**** PROVIDED RECORDS ****

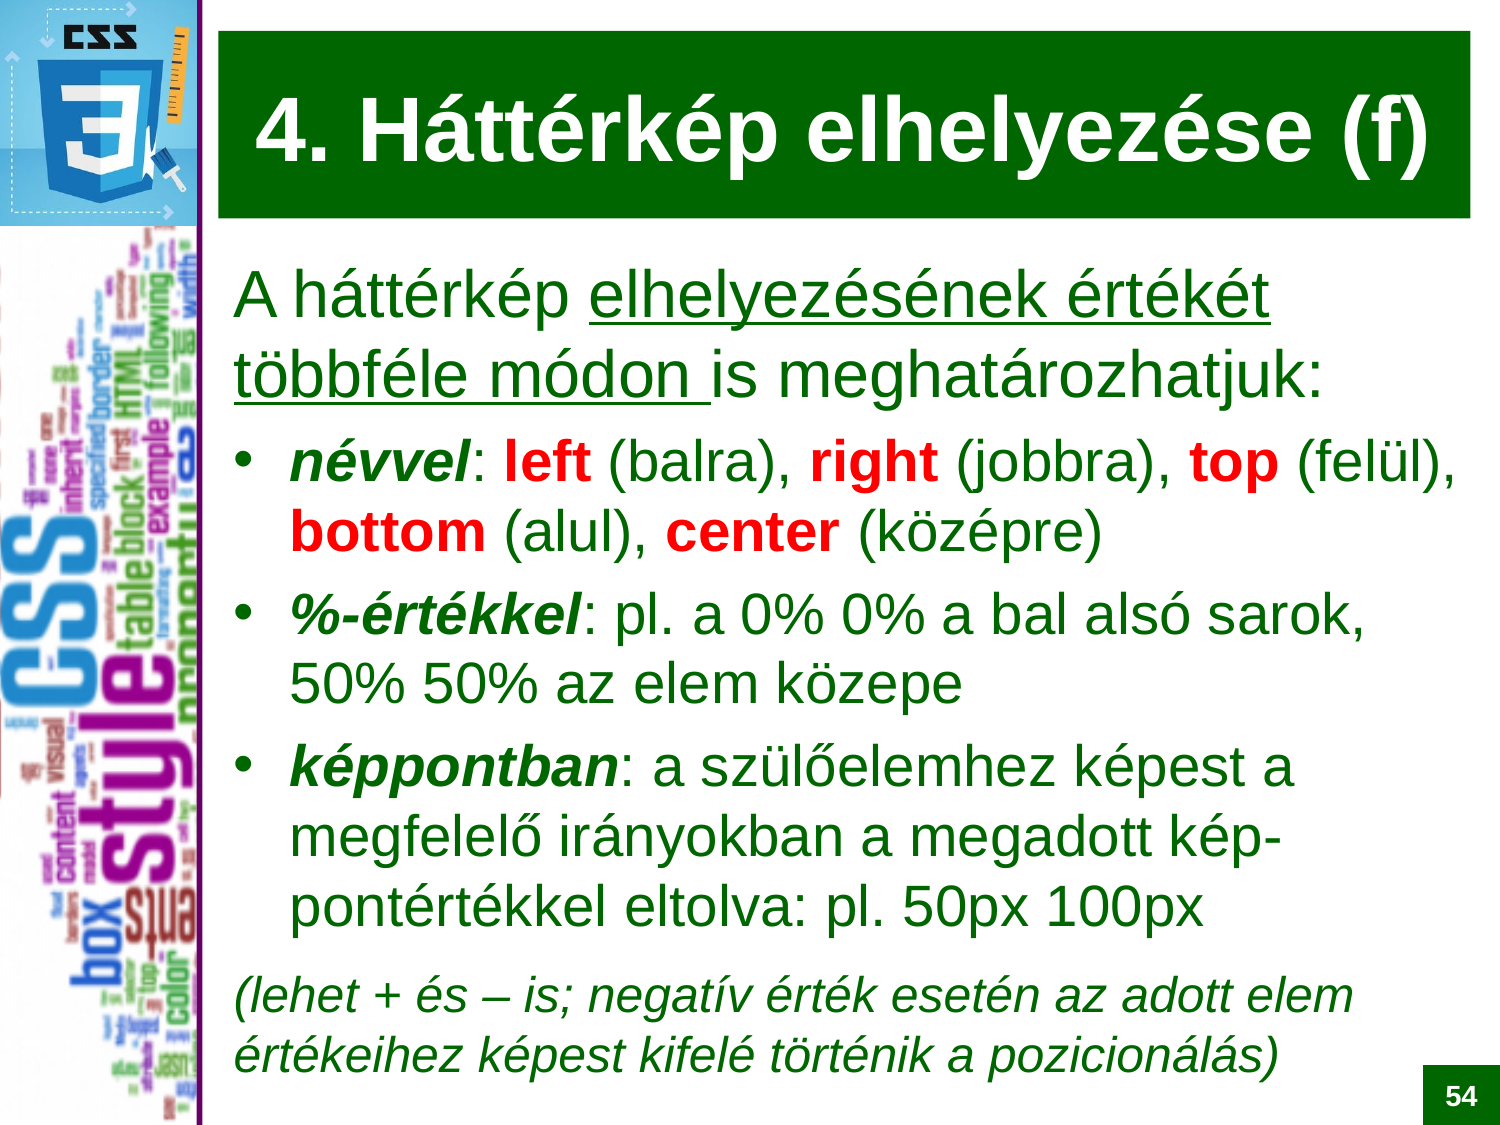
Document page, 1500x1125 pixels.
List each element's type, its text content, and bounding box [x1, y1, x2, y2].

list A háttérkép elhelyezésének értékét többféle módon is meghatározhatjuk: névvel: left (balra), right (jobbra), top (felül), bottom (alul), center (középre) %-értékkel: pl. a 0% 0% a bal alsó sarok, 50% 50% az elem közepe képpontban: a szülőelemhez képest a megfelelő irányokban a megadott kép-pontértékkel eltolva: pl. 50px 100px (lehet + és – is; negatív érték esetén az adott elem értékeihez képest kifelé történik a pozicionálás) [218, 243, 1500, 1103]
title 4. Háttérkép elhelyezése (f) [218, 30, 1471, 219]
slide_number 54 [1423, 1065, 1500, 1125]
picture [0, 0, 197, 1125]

****
**** PROVIDED RECORDS ****

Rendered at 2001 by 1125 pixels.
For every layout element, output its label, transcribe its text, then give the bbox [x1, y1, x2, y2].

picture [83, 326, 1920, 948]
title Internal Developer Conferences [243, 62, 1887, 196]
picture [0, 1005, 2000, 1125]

****

◆ **JOB ITEM**:
The answer must be every line from the records above that contains the word "pixels", copied in full.

◆ **ANSWER BOX**:
Document page, 1500x1125 pixels.
Rendered at 2001 by 1125 pixels.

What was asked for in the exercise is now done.